**YOUR INSTRUCTIONS**
Repeat exactly the lines below that lie between the line with "Review of March" and the line with "Lindsey went over the", counting both of those lines as part of the answer.

Records from a data source:
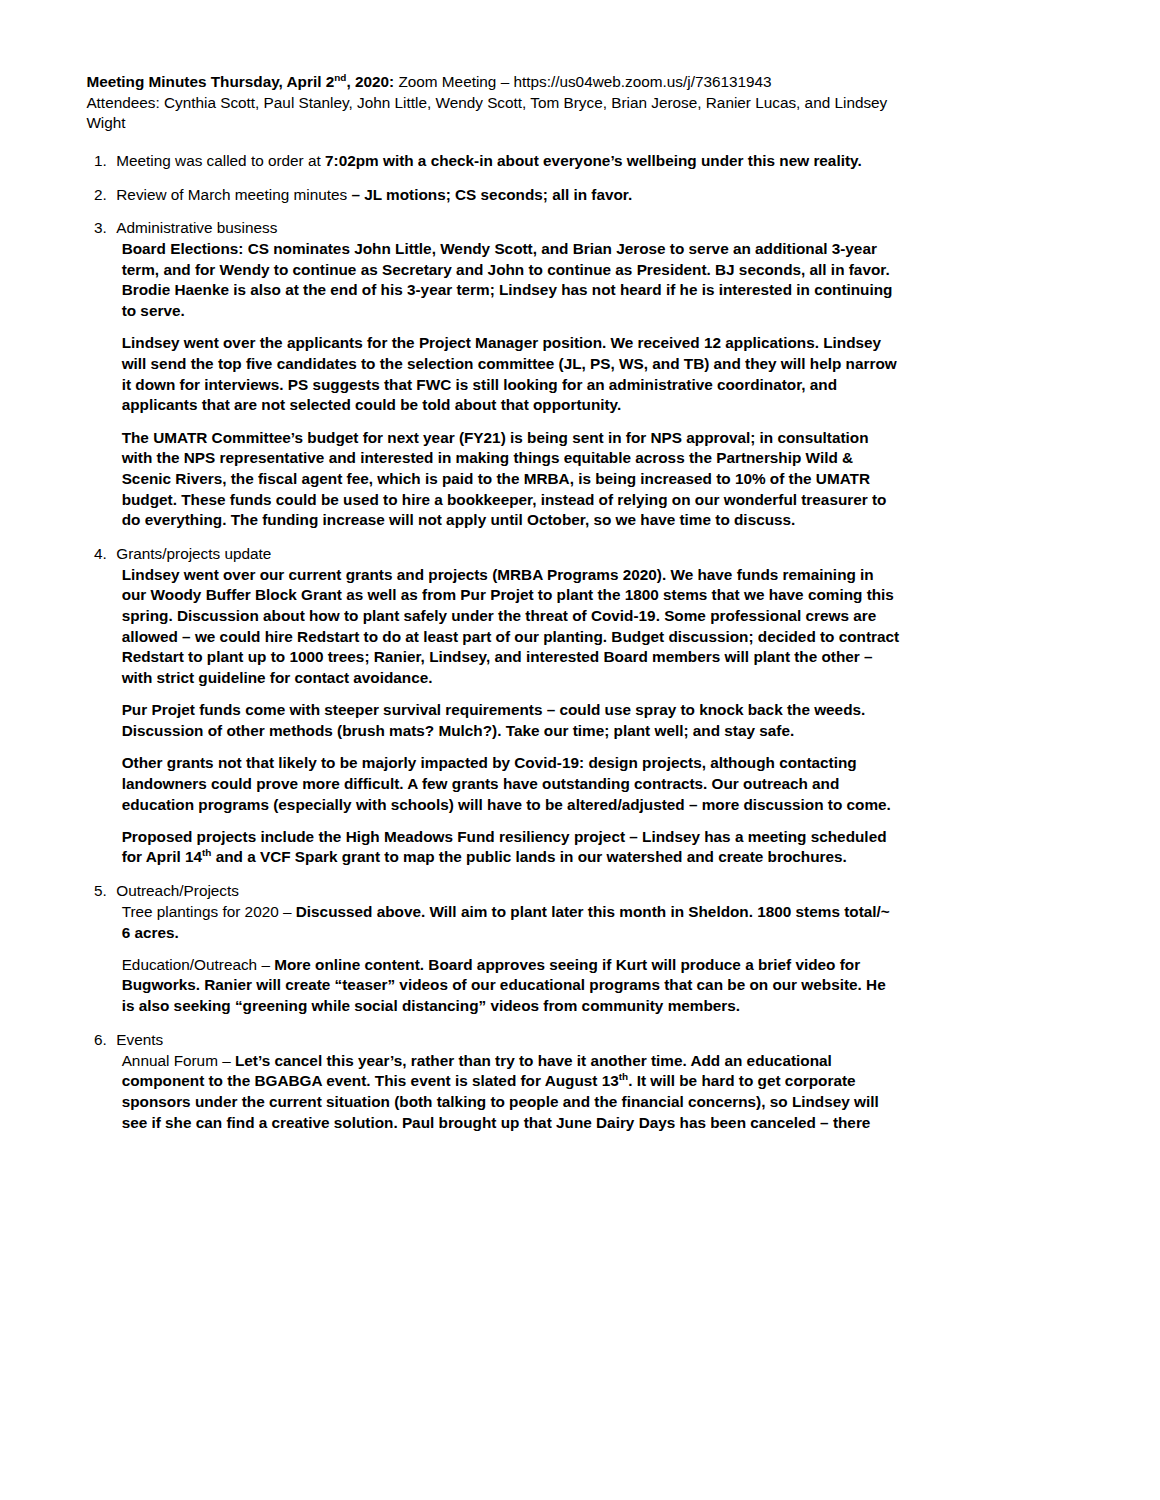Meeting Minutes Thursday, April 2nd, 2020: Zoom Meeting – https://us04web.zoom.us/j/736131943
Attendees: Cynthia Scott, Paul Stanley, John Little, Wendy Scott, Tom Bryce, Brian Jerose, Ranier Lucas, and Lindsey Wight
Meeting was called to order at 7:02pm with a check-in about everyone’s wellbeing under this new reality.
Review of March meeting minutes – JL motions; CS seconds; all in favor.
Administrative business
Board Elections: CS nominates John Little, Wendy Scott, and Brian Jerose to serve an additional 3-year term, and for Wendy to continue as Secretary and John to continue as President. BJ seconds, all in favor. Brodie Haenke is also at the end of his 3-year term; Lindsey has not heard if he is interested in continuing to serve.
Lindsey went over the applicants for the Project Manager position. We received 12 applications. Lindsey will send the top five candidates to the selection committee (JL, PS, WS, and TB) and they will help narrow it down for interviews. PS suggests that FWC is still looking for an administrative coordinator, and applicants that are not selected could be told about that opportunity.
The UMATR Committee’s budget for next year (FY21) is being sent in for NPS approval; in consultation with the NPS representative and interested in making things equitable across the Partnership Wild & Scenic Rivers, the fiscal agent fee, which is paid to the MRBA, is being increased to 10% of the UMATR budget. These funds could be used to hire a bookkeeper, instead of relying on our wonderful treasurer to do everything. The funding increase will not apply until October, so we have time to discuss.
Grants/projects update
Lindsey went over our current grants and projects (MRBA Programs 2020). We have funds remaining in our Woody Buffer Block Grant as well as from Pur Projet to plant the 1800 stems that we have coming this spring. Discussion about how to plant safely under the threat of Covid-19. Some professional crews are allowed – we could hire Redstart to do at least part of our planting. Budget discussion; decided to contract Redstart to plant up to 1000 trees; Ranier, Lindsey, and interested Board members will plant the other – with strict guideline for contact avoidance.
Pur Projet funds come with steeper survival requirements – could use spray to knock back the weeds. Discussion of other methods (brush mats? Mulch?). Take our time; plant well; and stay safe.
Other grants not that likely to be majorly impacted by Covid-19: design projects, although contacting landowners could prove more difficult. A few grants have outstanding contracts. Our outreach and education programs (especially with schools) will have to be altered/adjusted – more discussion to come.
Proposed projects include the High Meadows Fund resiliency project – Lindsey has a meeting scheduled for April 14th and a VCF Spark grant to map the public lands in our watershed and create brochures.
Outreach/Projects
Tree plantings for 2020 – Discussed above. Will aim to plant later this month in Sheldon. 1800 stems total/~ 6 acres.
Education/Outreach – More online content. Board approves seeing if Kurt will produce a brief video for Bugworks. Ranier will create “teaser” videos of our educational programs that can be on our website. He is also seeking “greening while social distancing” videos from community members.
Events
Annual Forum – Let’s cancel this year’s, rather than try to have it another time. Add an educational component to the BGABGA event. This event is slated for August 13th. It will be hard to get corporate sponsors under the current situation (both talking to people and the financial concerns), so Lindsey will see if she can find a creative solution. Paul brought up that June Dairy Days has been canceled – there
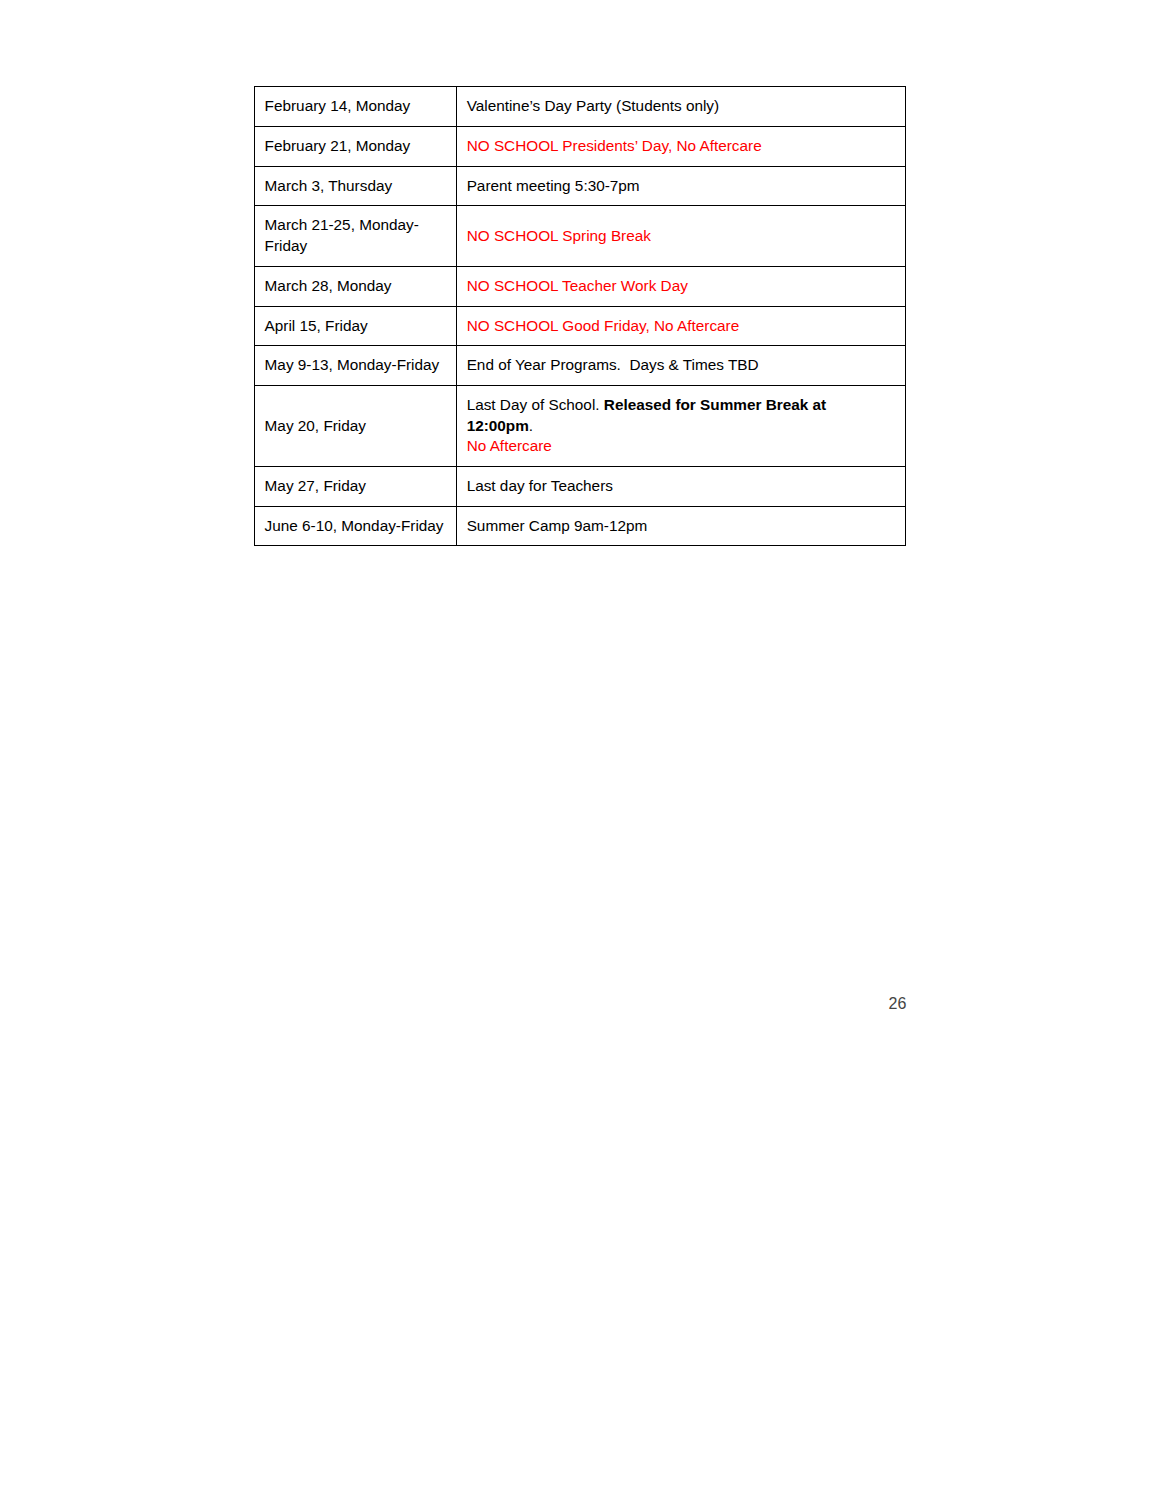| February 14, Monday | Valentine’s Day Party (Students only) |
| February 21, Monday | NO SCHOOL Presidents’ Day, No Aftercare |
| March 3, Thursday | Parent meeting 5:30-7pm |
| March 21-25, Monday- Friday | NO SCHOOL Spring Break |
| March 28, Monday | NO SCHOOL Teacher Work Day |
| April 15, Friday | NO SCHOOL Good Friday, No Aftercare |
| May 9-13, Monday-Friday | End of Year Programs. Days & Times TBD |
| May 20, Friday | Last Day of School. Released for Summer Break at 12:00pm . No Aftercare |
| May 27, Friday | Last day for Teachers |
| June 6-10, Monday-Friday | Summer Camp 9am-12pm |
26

**RESULT FOR THIS EXERCISE**
Review of March meeting minutes – JL motions; CS seconds; all in favor.
Administrative business
Board Elections: CS nominates John Little, Wendy Scott, and Brian Jerose to serve an additional 3-year term, and for Wendy to continue as Secretary and John to continue as President. BJ seconds, all in favor. Brodie Haenke is also at the end of his 3-year term; Lindsey has not heard if he is interested in continuing to serve.
Lindsey went over the applicants for the Project Manager position. We received 12 applications. Lindsey will send the top five candidates to the selection committee (JL, PS, WS, and TB) and they will help narrow it down for interviews. PS suggests that FWC is still looking for an administrative coordinator, and applicants that are not selected could be told about that opportunity.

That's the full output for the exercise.